Despite high rates of HIV infection among women globally, the number of female condoms distributed accounts for only 1.6 percent of total condom distribution.
As we commemorate International Condoms Day, marked on 13th February every year, a day dedicated to promoting the use of condoms as a safer sex practice, this statistic underscores the need to initiate a pivotal discussion surrounding the acceptability and usage of female condoms.
Termed internal condoms, female condoms present a distinct advantage – control. Unlike their male counterparts, which are worn by partners, female condoms empower women by placing the responsibility for safeguarding sexual health directly in their hands. This goes beyond mere convenience; it’s about empowerment.
Biology, gender roles, sexual norms, and disparities in resources place women at a higher risk of infection. Many lack sexual health knowledge and the power to protect themselves. However, educating women on the use of female condoms empowers them to safeguard against infections and negotiate condom use or safer sex with their partners.

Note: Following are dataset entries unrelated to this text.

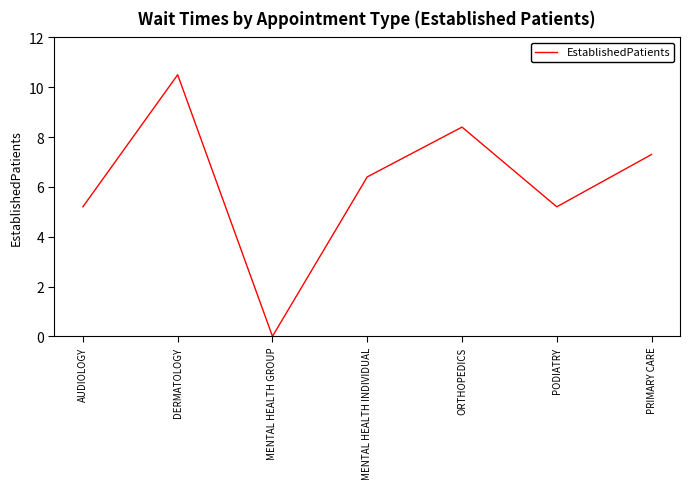

Count the number of data series in this chart.

1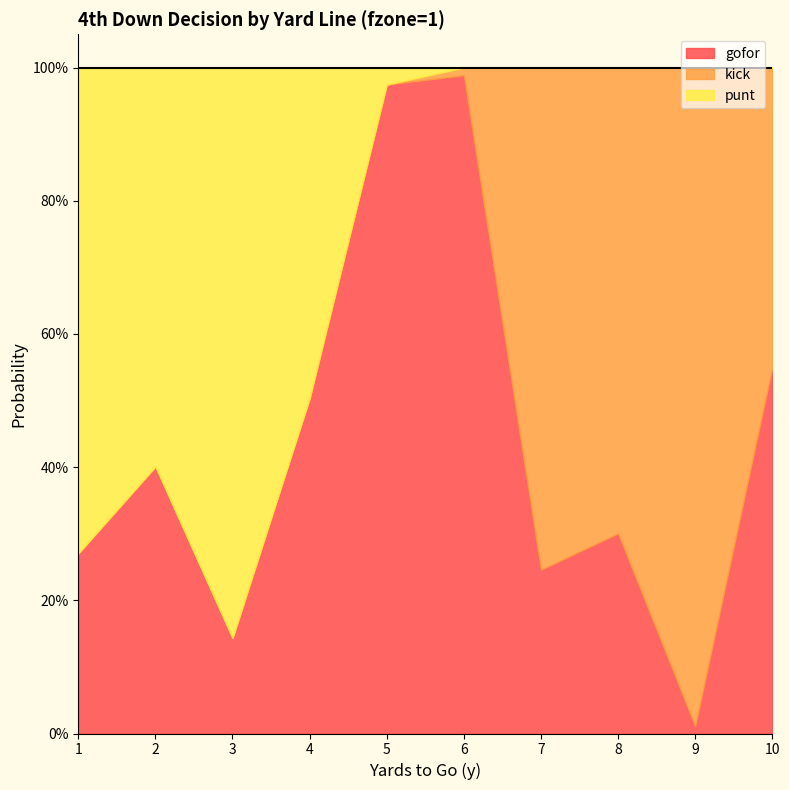

True or false: punt has a value of 0.0 at 6.

True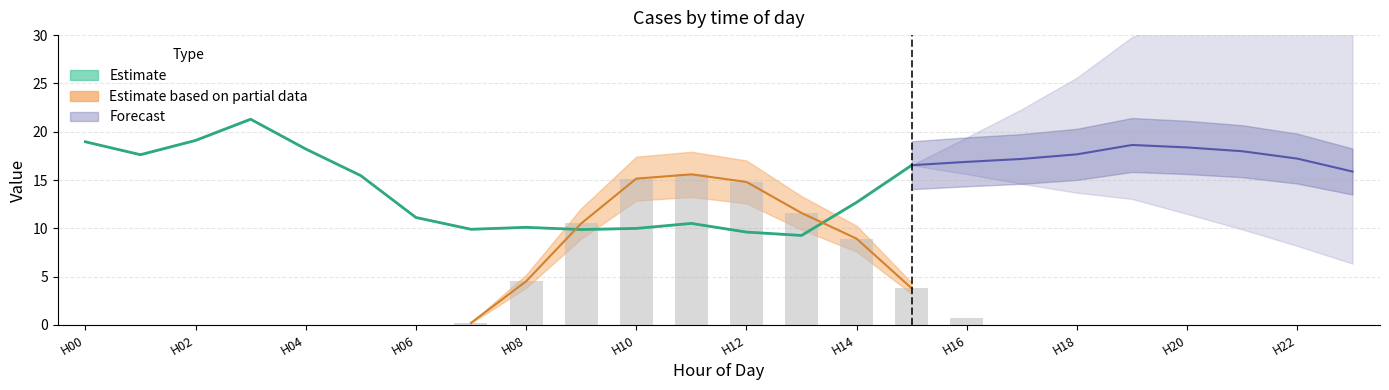

At how many categories does at least one series exceed 12?

19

However, the merits extend well beyond control. Research indicates that female condoms are highly effective in preventing pregnancy, boasting a 95% efficacy rate, comparable to male condoms (87%). They also provide significant protection against sexually transmitted infections (STIs) including HIV, chlamydia, and gonorrhea. A review revealed that female condoms can reduce HIV transmission by as much as 94 percent when used correctly with every intercourse, compared to the 90% efficacy rate for the male condom.
Common concerns about inconvenience or unfamiliarity often hinder widespread adoption. Yet, female condoms are remarkably adaptable. They can be inserted hours before sexual activity, eliminating the need for interruptions. Furthermore, with practice, insertion becomes more manageable and quicker.
Access to female condoms presents another notable challenge due to their limited availability outside specific channels. While non-governmental organizations (NGOs) and select government facilities offer them, their presence in mainstream outlets like pharmacies, shops, and supermarkets remains scarce.
The government can enhance accessibility to female condoms by integrating them into existing sexual health education programs, providing free or low-cost distribution, and conducting targeted awareness campaigns to reduce stigma. Inclusion in national procurement policies will promote their availability and influence usage.
It’s crucial to recognize that female condoms may not be the preferred choice for every encounter. However, promoting their acceptability does not undermine existing methods. Instead, it introduces a powerful supplementary option that caters to individual preferences and diverse sexual experiences.
In essence, advocating for increased availability and accessibility of female condoms is about expanding the spectrum of female-controlled protection. It’s a movement for empowerment, informed choices, and the pursuit of safer, healthier sexual lives for all.
By Oluwakemi Gbadamosi, the Director of Advocacy, Policy & Marketing at the Africa Bureau of the AIDS Healthcare Foundation.